Pandas dataframe written to doc/covariance.csv
Graph of test written to /etinfo/users2/tbarbette/workspace/npf/doc/covariance-THROUGHPUT.png
Feature importance
The feature importance is built using the entropy of a regression tree.
It shows the importance of most variables. Here WINDOW is more important than PARALLEL, but arguably they’re both important and do contribute to the THROUGHPUT metric.
The regression tree is saved to a PDF file for visualization. In the example above, it is not generated because the tree is too deep. Use –statistics-maxdepth 5 to limit the tree depth.
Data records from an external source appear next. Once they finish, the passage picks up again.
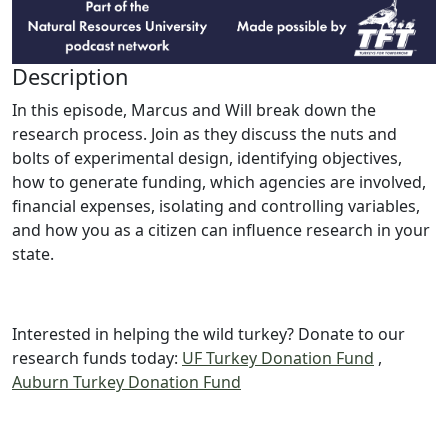
Description
In this episode, Marcus and Will break down the
research process. Join as they discuss the nuts and
bolts of experimental design, identifying objectives,
how to generate funding, which agencies are involved,
financial expenses, isolating and controlling variables,
and how you as a citizen can influence research in your
state.
Interested in helping the wild turkey? Donate to our
research funds today:
UF Turkey Donation Fund
,
Auburn Turkey Donation Fund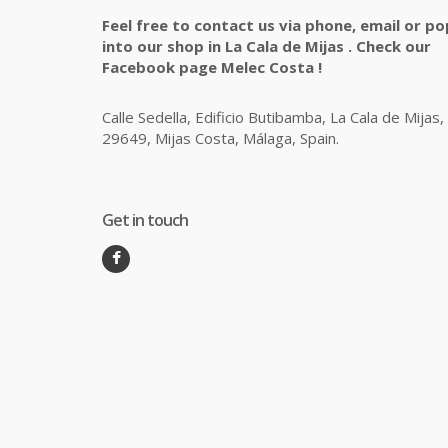
Feel free to contact us via phone, email or po
into our shop in La Cala de Mijas . Check our
Facebook page Melec Costa !
Calle Sedella, Edificio Butibamba, La Cala de Mijas,
29649, Mijas Costa, Málaga, Spain.
Get in touch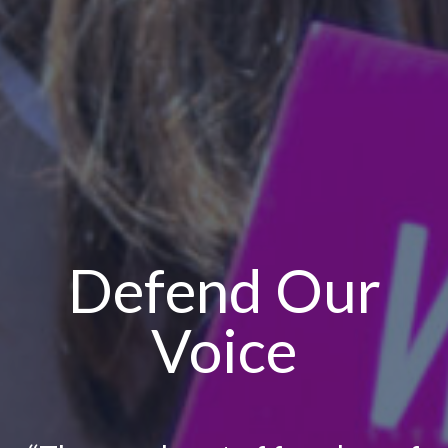
Defend Our
Voice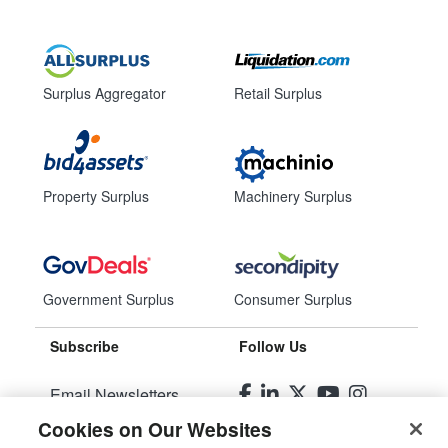
Surplus Aggregator
Retail Surplus
Property Surplus
Machinery Surplus
Government Surplus
Consumer Surplus
Subscribe
Follow Us
Email Newsletters
Cookies on Our Websites
Manage Preferences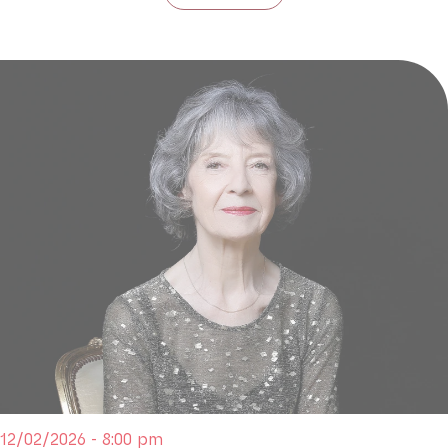
12/02/2026 - 8:00 pm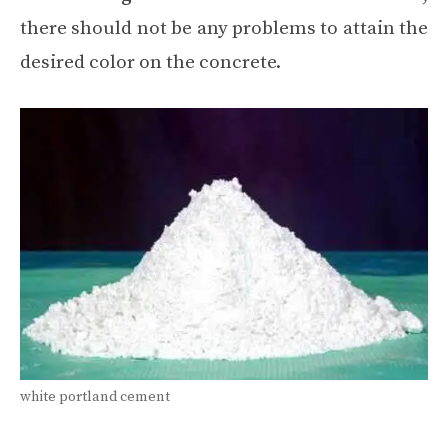
there should not be any problems to attain the
desired color on the concrete.
white portland cement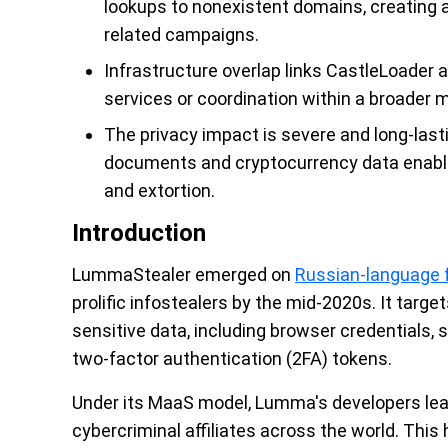
lookups to nonexistent domains, creating a
related campaigns.
Infrastructure overlap links CastleLoader
services or coordination within a broader
The privacy impact is severe and long-lasti
documents and cryptocurrency data enable a
and extortion.
Introduction
LummaStealer emerged on
Russian-language f
prolific infostealers by the mid-2020s. It tar
sensitive data, including browser credentials,
two-factor authentication (2FA) tokens.
Under its MaaS model, Lumma's developers lea
cybercriminal affiliates across the world. This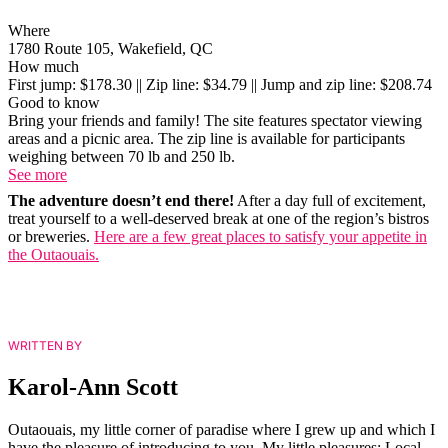
Where
1780 Route 105, Wakefield, QC
How much
First jump: $178.30 || Zip line: $34.79 || Jump and zip line: $208.74
Good to know
Bring your friends and family! The site features spectator viewing
areas and a picnic area. The zip line is available for participants
weighing between 70 lb and 250 lb.
See more
The adventure doesn’t end there!
After a day full of excitement,
treat yourself to a well-deserved break at one of the region’s bistros
or breweries.
Here are a few great places to satisfy your appetite in
the Outaouais.
WRITTEN BY
Karol-Ann Scott
Outaouais, my little corner of paradise where I grew up and which I
have the pleasure of introducing to you. My little pleasures: Local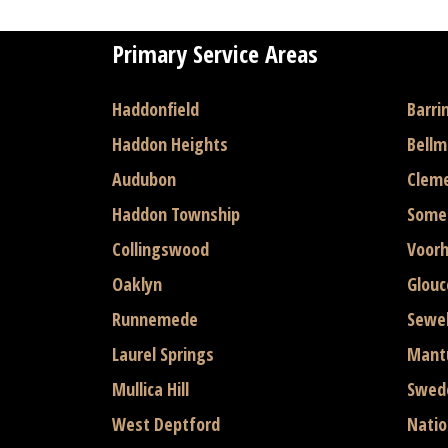
Primary Service Areas
Haddonfield
Barri
Haddon Heights
Bell
Audubon
Clem
Haddon Township
Some
Collingswood
Voor
Oaklyn
Glouc
Runnemede
Sewel
Laurel Springs
Mant
Mullica Hill
Swed
West Deptford
Natio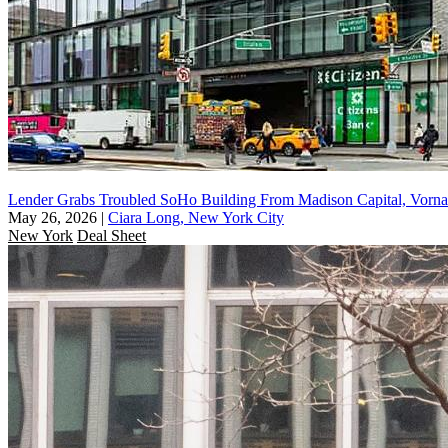
Lender Grabs Troubled SoHo Building From Madison Capital, Vorna
May 26, 2026
|
Ciara Long, New York City
New York
Deal Sheet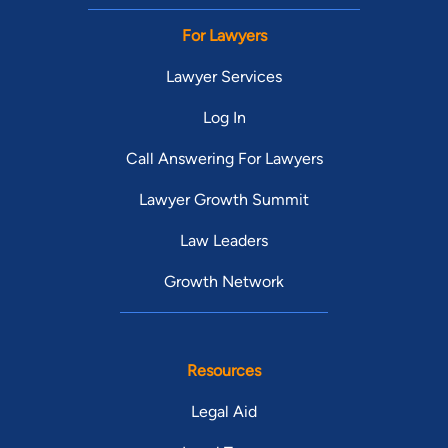
For Lawyers
Lawyer Services
Log In
Call Answering For Lawyers
Lawyer Growth Summit
Law Leaders
Growth Network
Resources
Legal Aid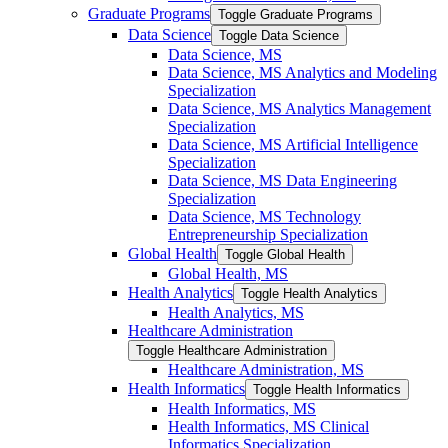
Graduate Programs
Toggle Graduate Programs
Data Science
Toggle Data Science
Data Science, MS
Data Science, MS Analytics and Modeling
Specialization
Data Science, MS Analytics Management
Specialization
Data Science, MS Artificial Intelligence
Specialization
Data Science, MS Data Engineering
Specialization
Data Science, MS Technology
Entrepreneurship Specialization
Global Health
Toggle Global Health
Global Health, MS
Health Analytics
Toggle Health Analytics
Health Analytics, MS
Healthcare Administration
Toggle Healthcare Administration
Healthcare Administration, MS
Health Informatics
Toggle Health Informatics
Health Informatics, MS
Health Informatics, MS Clinical
Informatics Specialization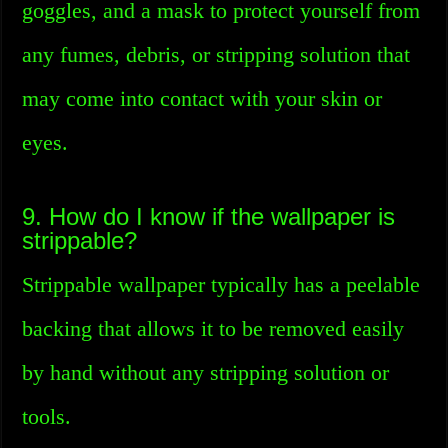
goggles, and a mask to protect yourself from
any fumes, debris, or stripping solution that
may come into contact with your skin or
eyes.
9. How do I know if the wallpaper is
strippable?
Strippable wallpaper typically has a peelable
backing that allows it to be removed easily
by hand without any stripping solution or
tools.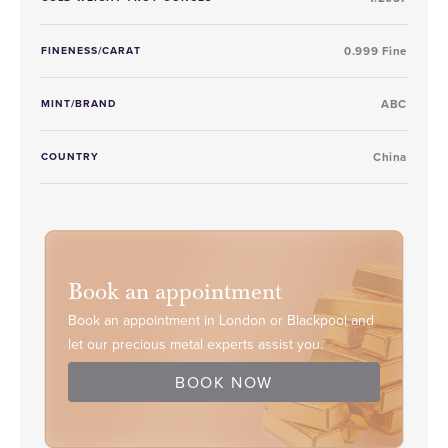
FINENESS/CARAT
0.999 Fine
MINT/BRAND
ABC
COUNTRY
China
Book an appointment
Book an appointment in London or Blackpool and
let our precious metal experts assist you.
BOOK NOW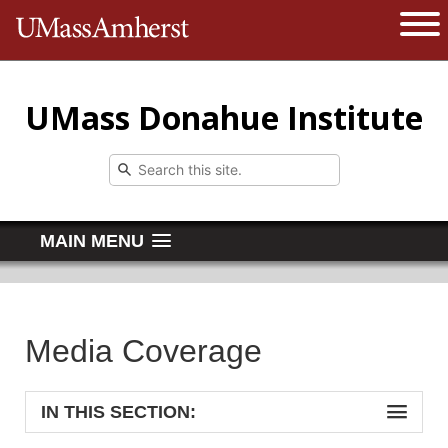
The University of Massachusetts 
Open 
UMass Donahue Institute
MAIN MENU
Media Coverage
IN THIS SECTION: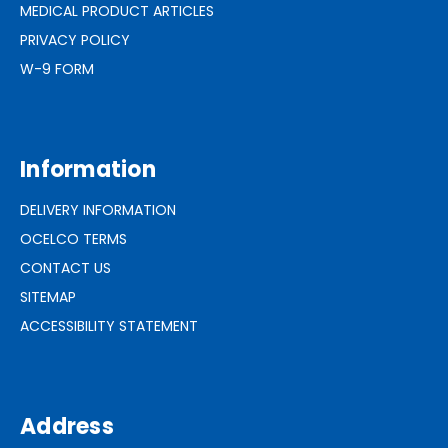
MEDICAL PRODUCT ARTICLES
PRIVACY POLICY
W-9 FORM
Information
DELIVERY INFORMATION
OCELCO TERMS
CONTACT US
SITEMAP
ACCESSIBILITY STATEMENT
Address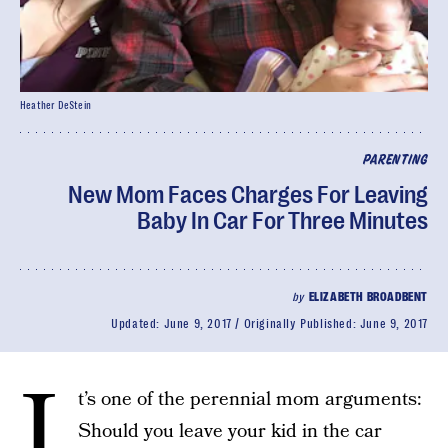
Heather DeStein
PARENTING
New Mom Faces Charges For Leaving
Baby In Car For Three Minutes
by
ELIZABETH BROADBENT
Updated:
June 9, 2017
Originally Published:
June 9, 2017
I
t’s one of the perennial mom arguments:
Should you leave your kid in the car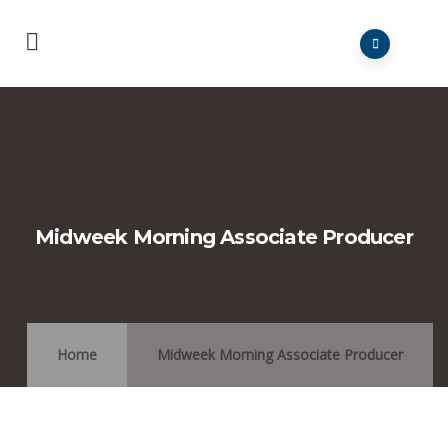
Midweek Morning Associate Producer
Home
Midweek Morning Associate Producer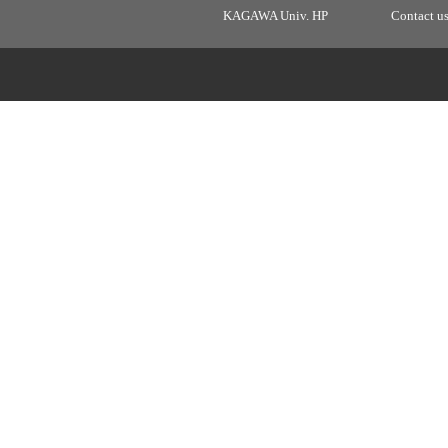
KAGAWA Univ. HP
Contact u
The tree can be read as the most significant decisions to reach the best (or worst) performance.
Max/min and features per variables
The next lines show the variables for the best and the worst values.
Then, for each parameter, the mean of the result (in this case the throughput) for each parameter.
Interactions with ANOVA
Finally, the last available statistic is the p-value of a two-way ANOVA test for each pair of variables.
It shows the possible interaction between each pair of variables. If the P value is smaller than 0.05 there is a probable interaction. A value higher than 0.05 only means there is no clear linear interaction between variables.
Correlation matrix for all parameters
All the other statics are per-metric, a correlation matrix is then built for all metrics at once. The correlation matrix then shows the pearson correlation between each factor and each observation.
The correlation matrix is printed textually but also generated as a picture.
Correlation matrix are symmetrical. It shows in this cas the parameters have no correlation between themselves, but the interesting part is for the correlation between factors and results. We find again a notion of importance of the factors towards the throughput.